On Wall Street, where executives tend to be unsentimental about cutting their losses, a half-dozen prominent Democratic donors said Mr. Biden’s chances had plummeted after the debate, at times using expletives to describe the situation.

In recent days, some company leaders and Democratic political operatives have called the chief executive of JPMorgan Chase, Jamie Dimon, according to someone with knowledge of the calls, to gauge his interest in replacing Mr. Biden. (Mr. Dimon has said repeatedly that he will not run.)

Michael Novogratz, a cryptocurrency investor who supported Mr. Biden in 2020 but now worries about his age, welcomed the moment. “I have been advocating for other choices,” he wrote in a text to The Times. “The poor performance at the debate opened that door for the first time.”

Mr. Klarman, the hedge-fund manager and a strong supporter of Mr. Biden in the run-up to the debate, has in recent days told friends and fellow donors that they should seriously consider exploring a Plan B, citing his debate performance, according to a person who has spoken to him.

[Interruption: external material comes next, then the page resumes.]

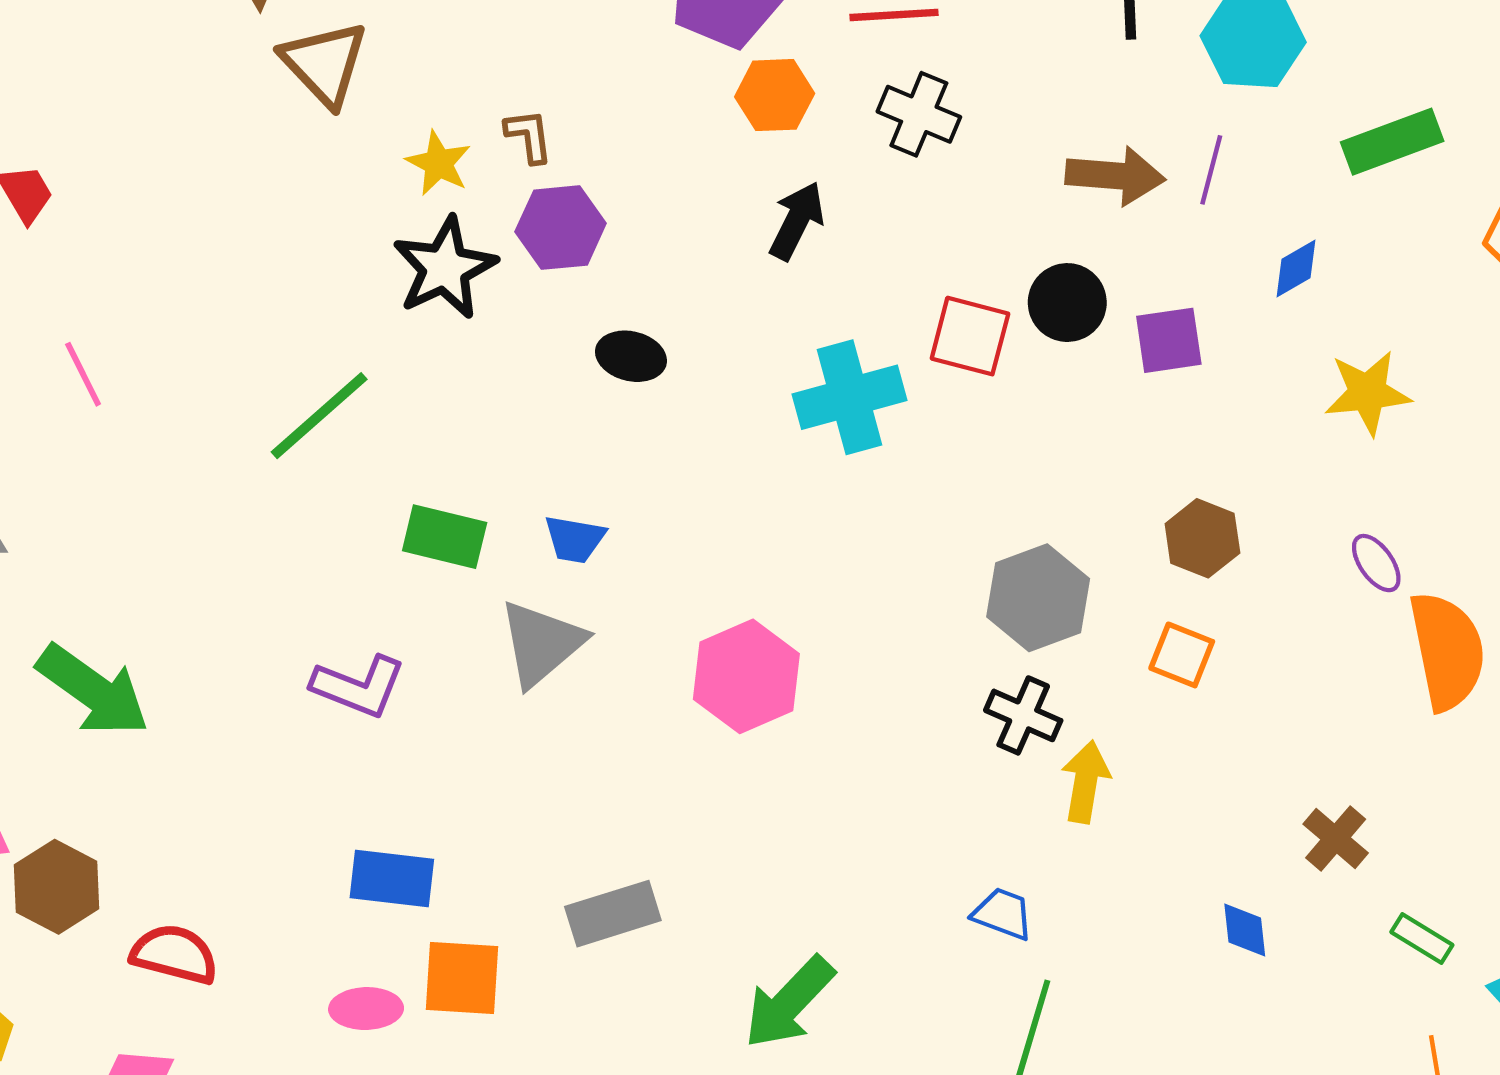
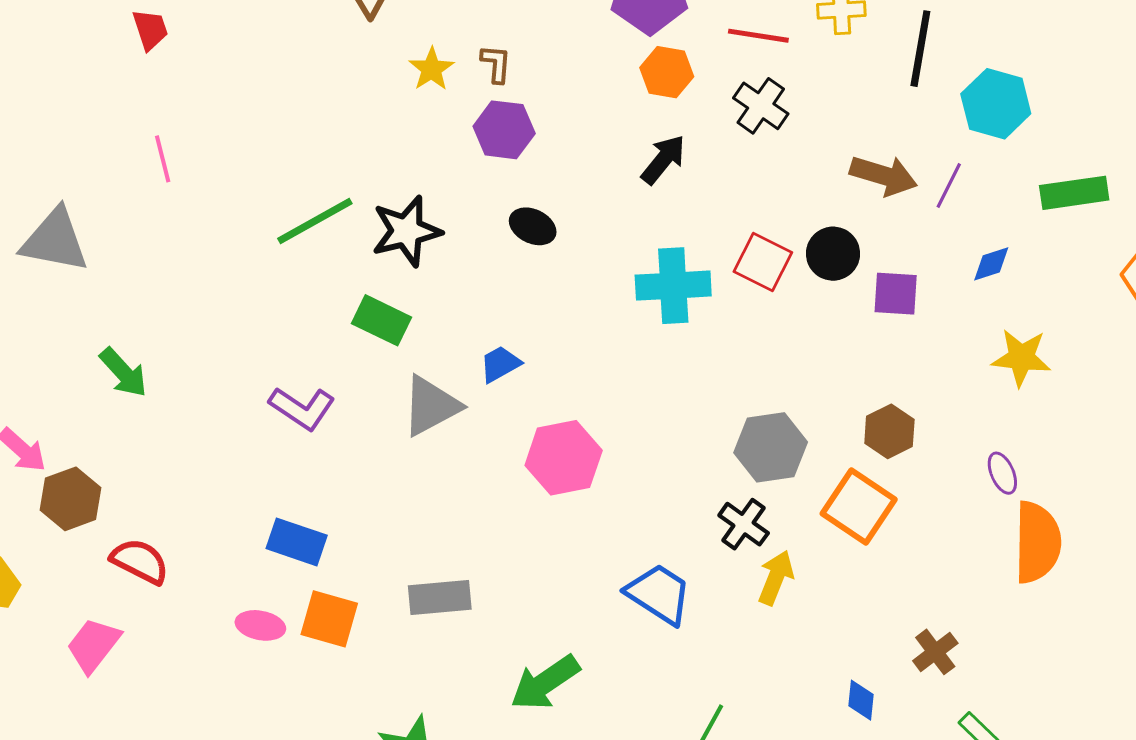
black star: (445, 268) -> (406, 231), moved
blue trapezoid: (575, 539) -> (500, 364), moved, turned 129
orange square: (1182, 655) -> (859, 507), size x1.6
green arrow: (93, 690) -> (123, 372), size x0.7
blue trapezoid: (1003, 914) -> (659, 594), moved, size x1.6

“The most important thing President Biden — and all of us who have supported him to date — can do is prioritize the defeat of Donald Trump in this election,” Mr. Klarman said in a statement. “I trust President Biden, who has been a truly great president, will continue to keep this at the center of every decision about the path forward.”

Some donors and their political advisers said in interviews that Democrats would be better off focusing on groups that could help the party regardless of who is atop the ticket.

Steve Phillips, a longtime Democratic donor in San Francisco who described himself as having been “deluged with frantic calls, emails and texts from fellow Democratic donors desperately seeking a way to remove Biden from the presidential ticket,” said he had counseled his peers to “just hunker down, ride this out and focus on voter mobilization.” He added, “That’s a much better use of your time than worrying about whether Gretchen Whitmer could be the candidate.”

Donors pushing for replacing Mr. Biden should be careful what they wish for, warned John Morgan, a lawyer who said he had raised nearly $1 million for the Biden campaign and was planning a summer fund-raiser for Mr. Biden.

“I fear that the scrum for a new nominee could cause more infighting and do more harm than good in the overall scheme,” Mr. Morgan wrote in a text. “None of us will decide — the president will.”

Still, the president’s supportive outside groups and their donors are beginning to plot how they would shift gears without Mr. Biden. The billionaire Facebook co-founder Dustin Moskovitz, one of the party’s single biggest givers, was asked on social media on Tuesday what the party should do about Mr. Biden.

“Ah well that’s easy, they just need to,” Mr. Moskovitz joked, cutting himself off midsentence. He did not write another word.